Duration of protective immunity and antibody responses in cattle immunised against alcelaphine herpesvirus-1-induced malignant catarrhal fever
1 Moredun Research Institute, Pentlands Science Park, Bush Loan, Penicuik, EH26 0PZ, Scotland, UK
2 Instituto de Ganaderia de Montaña (CSIC-ULE), 24346, Grulleros (Leon), Spain
3 School of Veterinary Medicine and Science, Nottingham University, Sutton Bonington, LE12 5RD, United Kingdom
Veterinary Research 2012, 43:51 doi:10.1186/1297-9716-43-51Published: 11 June 2012
Protection of cattle from alcelaphine herpesvirus-1 (AlHV-1)-induced malignant catarrhal fever (MCF) has been described previously, using an attenuated virus vaccine in an unlicensed adjuvant. The vaccine was hypothesised to induce a protective barrier of virus-neutralising antibody in the oro-nasal region, supported by the observation of high titre neutralising antibodies in nasal secretions of protected animals.
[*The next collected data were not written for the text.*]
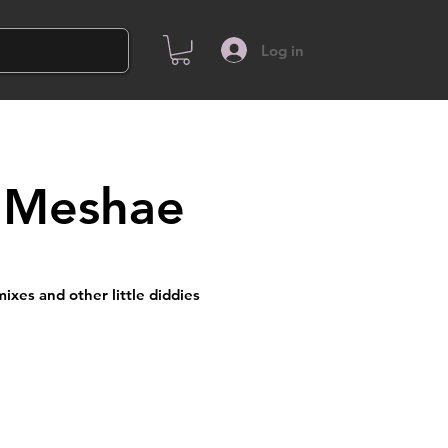
Log in
 Meshae
ixes and other little diddies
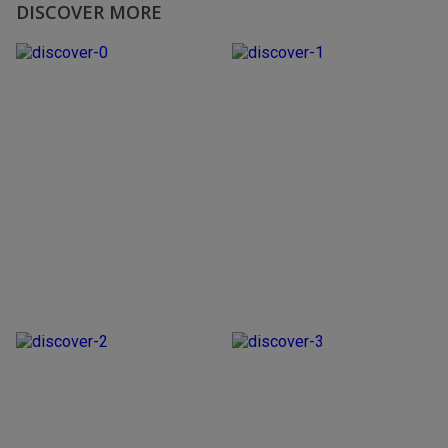
DISCOVER MORE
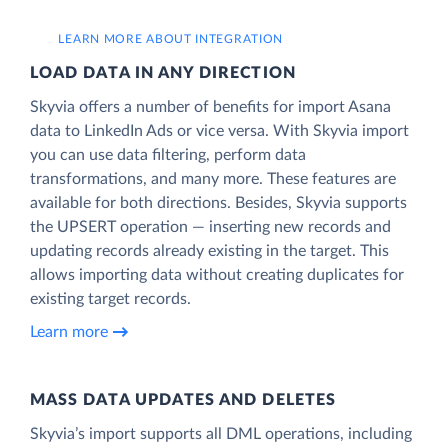
LEARN MORE ABOUT INTEGRATION
LOAD DATA IN ANY DIRECTION
Skyvia offers a number of benefits for import Asana
data to LinkedIn Ads or vice versa. With Skyvia import
you can use data filtering, perform data
transformations, and many more. These features are
available for both directions. Besides, Skyvia supports
the UPSERT operation — inserting new records and
updating records already existing in the target. This
allows importing data without creating duplicates for
existing target records.
Learn more
MASS DATA UPDATES AND DELETES
Skyvia’s import supports all DML operations, including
Here we describe further analysis of this vaccine strategy, studying the effectiveness of the vaccine formulated with a licensed adjuvant; the duration of immunity induced; and the virus-specific antibody responses in plasma and nasal secretions. The results presented here show that the attenuated AlHV-1 vaccine in a licensed adjuvant protected cattle from fatal intranasal challenge with pathogenic AlHV-1 at three or six months. In addition, animals protected from MCF had significantly higher initial anti-viral antibody titres than animals that succumbed to disease; and these antibody titres remained relatively stable after challenge, while titres in vaccinated animals with MCF increased significantly prior to the onset of clinical disease. These data support the view that a mucosal barrier of neutralising antibody blocks infection of vaccinated animals and suggests that the magnitude of the initial response may correlate with long-term protection. Interestingly, the high titre virus-neutralising antibody responses seen in animals that succumbed to MCF after vaccination were not protective.